Start of GIVEN ENTRIES

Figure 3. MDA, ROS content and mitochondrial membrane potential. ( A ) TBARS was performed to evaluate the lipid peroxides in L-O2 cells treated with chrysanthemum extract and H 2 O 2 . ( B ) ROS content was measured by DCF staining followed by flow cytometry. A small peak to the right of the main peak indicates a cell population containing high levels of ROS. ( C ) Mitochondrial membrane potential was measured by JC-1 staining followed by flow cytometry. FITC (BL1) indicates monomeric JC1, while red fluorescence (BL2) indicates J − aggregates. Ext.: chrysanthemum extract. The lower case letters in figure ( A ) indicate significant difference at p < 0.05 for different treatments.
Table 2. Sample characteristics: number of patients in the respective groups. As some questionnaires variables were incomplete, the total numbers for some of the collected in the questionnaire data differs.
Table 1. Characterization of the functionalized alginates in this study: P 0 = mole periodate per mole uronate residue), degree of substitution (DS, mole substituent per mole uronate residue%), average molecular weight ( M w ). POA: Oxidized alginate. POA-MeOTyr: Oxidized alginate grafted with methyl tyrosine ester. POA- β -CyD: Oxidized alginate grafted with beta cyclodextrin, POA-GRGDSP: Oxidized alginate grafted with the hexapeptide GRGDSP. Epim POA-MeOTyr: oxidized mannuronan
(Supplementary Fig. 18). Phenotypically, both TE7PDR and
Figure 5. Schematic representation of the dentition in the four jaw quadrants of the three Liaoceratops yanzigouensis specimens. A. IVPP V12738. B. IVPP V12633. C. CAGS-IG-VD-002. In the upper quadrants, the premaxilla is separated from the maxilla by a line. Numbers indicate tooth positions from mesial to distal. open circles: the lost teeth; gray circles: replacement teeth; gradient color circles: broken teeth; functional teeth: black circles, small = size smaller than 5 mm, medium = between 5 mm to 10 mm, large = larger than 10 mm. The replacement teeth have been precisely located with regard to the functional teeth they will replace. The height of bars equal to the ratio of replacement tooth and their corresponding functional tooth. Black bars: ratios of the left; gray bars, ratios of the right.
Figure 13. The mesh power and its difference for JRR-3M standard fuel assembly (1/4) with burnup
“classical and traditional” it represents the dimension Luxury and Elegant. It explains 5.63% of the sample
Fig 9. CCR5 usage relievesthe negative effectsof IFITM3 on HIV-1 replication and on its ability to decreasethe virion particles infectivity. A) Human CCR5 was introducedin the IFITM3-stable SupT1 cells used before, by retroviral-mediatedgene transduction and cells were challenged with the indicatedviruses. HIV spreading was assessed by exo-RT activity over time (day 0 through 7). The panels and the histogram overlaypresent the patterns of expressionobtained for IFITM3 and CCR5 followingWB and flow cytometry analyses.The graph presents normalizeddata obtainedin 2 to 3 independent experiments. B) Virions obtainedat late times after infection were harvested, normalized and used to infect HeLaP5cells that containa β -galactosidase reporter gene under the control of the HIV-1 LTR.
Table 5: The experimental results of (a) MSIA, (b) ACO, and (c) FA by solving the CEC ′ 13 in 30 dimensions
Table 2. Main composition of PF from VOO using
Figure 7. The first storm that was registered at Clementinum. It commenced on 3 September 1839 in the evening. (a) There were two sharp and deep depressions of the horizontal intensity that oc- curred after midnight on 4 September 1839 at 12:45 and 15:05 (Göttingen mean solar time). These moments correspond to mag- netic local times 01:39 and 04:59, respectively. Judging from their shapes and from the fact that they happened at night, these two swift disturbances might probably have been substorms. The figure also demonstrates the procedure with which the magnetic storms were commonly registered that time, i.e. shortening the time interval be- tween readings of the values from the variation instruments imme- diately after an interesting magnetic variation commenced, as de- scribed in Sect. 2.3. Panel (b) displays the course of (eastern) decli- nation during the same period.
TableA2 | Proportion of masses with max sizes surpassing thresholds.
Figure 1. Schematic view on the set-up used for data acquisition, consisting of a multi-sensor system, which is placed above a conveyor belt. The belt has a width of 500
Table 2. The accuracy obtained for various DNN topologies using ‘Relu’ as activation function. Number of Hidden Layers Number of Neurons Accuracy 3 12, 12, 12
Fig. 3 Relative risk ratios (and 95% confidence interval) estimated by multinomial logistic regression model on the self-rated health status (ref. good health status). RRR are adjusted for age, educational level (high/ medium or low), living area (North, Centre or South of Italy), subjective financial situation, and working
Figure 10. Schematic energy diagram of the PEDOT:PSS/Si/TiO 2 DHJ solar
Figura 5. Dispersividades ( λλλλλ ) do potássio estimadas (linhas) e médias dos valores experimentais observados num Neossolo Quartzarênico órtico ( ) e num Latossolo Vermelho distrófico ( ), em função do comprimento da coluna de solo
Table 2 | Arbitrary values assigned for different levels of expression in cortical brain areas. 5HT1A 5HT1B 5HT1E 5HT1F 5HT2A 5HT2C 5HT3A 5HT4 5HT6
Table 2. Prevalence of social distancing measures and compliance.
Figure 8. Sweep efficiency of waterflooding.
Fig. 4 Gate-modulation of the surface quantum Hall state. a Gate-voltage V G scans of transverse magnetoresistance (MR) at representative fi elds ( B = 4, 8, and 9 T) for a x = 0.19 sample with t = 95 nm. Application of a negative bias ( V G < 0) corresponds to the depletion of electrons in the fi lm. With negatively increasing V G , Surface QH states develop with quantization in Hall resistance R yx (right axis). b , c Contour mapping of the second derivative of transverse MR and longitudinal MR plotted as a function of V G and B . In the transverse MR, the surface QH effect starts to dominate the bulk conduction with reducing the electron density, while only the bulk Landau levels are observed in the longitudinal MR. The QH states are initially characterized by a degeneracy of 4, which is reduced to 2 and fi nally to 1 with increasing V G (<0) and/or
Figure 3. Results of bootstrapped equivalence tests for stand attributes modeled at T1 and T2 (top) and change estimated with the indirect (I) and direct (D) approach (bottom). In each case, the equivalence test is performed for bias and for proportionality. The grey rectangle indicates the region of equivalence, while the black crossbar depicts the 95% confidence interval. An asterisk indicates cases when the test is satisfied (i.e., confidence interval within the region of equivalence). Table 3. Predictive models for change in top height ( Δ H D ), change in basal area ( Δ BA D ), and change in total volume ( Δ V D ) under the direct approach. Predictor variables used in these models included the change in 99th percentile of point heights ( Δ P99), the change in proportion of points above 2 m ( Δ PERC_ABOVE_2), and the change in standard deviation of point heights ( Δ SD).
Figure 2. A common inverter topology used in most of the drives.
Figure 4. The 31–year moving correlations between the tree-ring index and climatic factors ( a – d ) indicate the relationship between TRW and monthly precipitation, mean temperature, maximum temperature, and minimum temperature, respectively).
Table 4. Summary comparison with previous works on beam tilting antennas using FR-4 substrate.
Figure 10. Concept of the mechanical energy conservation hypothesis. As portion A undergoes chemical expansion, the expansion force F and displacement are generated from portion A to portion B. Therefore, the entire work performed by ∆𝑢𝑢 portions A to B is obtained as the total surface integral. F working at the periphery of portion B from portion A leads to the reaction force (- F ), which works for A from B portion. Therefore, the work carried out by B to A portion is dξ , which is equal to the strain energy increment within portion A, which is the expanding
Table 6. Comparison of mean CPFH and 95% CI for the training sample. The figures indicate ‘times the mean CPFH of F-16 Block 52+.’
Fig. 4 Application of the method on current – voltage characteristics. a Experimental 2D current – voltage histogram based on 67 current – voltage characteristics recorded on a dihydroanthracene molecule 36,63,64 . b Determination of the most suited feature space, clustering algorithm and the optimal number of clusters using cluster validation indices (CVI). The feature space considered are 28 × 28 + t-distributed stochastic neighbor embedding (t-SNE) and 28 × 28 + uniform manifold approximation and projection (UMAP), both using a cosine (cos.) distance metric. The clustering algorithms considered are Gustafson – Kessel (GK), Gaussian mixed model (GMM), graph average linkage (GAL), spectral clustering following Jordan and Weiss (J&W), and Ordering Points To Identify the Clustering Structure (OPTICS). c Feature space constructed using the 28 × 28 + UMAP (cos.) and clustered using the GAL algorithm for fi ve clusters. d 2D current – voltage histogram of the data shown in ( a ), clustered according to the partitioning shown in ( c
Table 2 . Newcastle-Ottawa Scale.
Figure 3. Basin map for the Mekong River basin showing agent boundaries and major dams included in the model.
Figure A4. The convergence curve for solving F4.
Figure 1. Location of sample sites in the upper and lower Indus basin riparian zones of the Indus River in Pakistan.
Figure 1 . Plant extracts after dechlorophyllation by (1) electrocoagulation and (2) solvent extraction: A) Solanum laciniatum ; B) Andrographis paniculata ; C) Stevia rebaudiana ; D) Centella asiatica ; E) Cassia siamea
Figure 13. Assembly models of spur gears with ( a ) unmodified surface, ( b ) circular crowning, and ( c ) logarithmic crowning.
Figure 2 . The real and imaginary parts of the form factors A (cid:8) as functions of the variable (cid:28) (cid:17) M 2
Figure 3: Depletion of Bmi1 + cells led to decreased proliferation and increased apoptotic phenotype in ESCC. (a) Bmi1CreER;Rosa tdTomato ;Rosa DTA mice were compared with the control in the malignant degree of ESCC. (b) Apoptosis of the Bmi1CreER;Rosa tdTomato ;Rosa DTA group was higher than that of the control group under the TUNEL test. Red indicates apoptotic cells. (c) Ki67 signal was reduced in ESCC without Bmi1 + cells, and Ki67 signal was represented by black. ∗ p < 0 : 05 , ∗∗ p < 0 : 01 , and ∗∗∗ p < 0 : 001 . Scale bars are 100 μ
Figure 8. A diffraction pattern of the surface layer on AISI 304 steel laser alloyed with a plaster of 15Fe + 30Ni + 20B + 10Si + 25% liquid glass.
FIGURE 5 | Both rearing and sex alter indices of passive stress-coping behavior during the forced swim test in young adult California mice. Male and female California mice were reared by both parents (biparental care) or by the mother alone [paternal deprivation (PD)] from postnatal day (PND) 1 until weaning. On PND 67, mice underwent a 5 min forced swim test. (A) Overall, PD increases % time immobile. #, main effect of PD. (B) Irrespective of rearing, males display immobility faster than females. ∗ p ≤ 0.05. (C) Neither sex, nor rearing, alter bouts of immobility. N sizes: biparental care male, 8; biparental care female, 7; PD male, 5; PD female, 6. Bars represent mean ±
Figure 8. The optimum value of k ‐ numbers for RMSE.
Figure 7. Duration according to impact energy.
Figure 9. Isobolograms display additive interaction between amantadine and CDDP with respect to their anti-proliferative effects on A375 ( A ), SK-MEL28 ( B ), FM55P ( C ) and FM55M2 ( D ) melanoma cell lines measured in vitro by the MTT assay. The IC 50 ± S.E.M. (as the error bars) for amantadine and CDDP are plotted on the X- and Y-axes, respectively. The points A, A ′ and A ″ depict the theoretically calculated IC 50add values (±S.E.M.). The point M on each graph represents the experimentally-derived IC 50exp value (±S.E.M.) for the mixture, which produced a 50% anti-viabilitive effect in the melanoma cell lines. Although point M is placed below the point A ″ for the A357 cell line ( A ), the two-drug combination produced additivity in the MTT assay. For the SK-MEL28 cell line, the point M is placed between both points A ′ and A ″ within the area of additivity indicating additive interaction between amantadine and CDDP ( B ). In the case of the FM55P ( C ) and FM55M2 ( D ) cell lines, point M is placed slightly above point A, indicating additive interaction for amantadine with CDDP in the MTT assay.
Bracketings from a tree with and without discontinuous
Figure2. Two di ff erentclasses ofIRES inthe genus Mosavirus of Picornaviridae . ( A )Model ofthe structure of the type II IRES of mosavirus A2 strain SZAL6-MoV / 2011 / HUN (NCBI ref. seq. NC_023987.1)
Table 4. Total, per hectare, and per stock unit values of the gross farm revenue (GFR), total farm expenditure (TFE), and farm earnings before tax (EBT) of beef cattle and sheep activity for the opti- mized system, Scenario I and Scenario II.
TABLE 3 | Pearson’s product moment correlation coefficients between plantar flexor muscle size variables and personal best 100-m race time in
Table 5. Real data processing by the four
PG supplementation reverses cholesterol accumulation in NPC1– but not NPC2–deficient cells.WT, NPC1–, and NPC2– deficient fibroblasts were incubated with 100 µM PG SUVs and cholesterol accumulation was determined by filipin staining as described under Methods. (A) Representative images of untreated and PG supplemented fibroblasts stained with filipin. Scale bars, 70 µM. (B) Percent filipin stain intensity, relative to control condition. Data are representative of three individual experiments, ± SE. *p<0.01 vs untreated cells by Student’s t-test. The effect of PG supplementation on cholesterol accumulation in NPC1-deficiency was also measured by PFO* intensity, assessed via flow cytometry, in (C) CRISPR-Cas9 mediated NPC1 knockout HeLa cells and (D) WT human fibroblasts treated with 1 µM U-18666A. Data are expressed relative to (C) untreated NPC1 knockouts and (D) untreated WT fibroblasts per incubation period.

End of GIVEN ENTRIES

In the entries above, the lines between the one holding "Bracketings from a" and the one holding "Figure2. Two di", inclusive, are to be printed exactly as written, and those alone.

# TASK OUTPUT:
Bracketings from a tree with and without discontinuous
Figure2. Two di ff erentclasses ofIRES inthe genus Mosavirus of Picornaviridae . ( A )Model ofthe structure of the type II IRES of mosavirus A2 strain SZAL6-MoV / 2011 / HUN (NCBI ref. seq. NC_023987.1)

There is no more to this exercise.